Dolly honors her uncle with display at Dollywood museum
After the sneak peak for Dollywood season ticket holders and a quick costume change, Dolly Parton reappeared at the Chasing Rainbows Museum in the park to dedicate a display room to her uncle, Bill Owens, the man she credits for her rise to fame.
"He was my first manager, the one that saw me when I was just a little thing singing my songs and doing my steps," Parton said. "He said, 'Hey, I think we can make some money at this.' He's actually been the one who's helped me the most through the years ... of course I thought it would be a wonderful thing to do some sort of tribute to him as part of the museum."

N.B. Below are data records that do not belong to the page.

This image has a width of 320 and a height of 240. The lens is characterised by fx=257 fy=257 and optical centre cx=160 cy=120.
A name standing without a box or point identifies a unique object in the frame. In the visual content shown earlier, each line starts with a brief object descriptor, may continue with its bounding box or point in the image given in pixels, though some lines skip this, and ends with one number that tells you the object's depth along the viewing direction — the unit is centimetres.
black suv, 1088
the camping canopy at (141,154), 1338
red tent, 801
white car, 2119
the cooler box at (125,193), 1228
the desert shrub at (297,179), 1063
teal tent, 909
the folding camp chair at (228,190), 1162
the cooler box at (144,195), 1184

The room is forest-themed, reflecting Owens' involvement with the American Chestnut Foundation, which is dedicated to reintroducing the American chestnut tree to forests in the Eastern U.S. The musuem features to Parton memorabilia.
The theme also suggests "the old caves" in the Smokies where she used to roam, she said.
When she was older, it was Owens who drove her to Knoxville and Nashville at the beginning of her career.
"We traveled a lot, and right around here, too," Owens said. "When she was 10 years old I started taking her back and forth to 'The Cas Walker Show' in Knoxville. ... My old car, I just wore it out."
"But it worked, didn't it?" Parton said.
Parton said Owens will play music in the room when he's at the park, "answering questions, singing his songs and telling people about the old days."
"He's a wonderful guitar player and a wonderful songwriter, and we've written many songs together," Parton said. "... I know a lot of people get a lot of credit for my career, but if it hadn't been for you (Owens), I never would've gotten out of these hills."
"You didn't let me down," Owens said.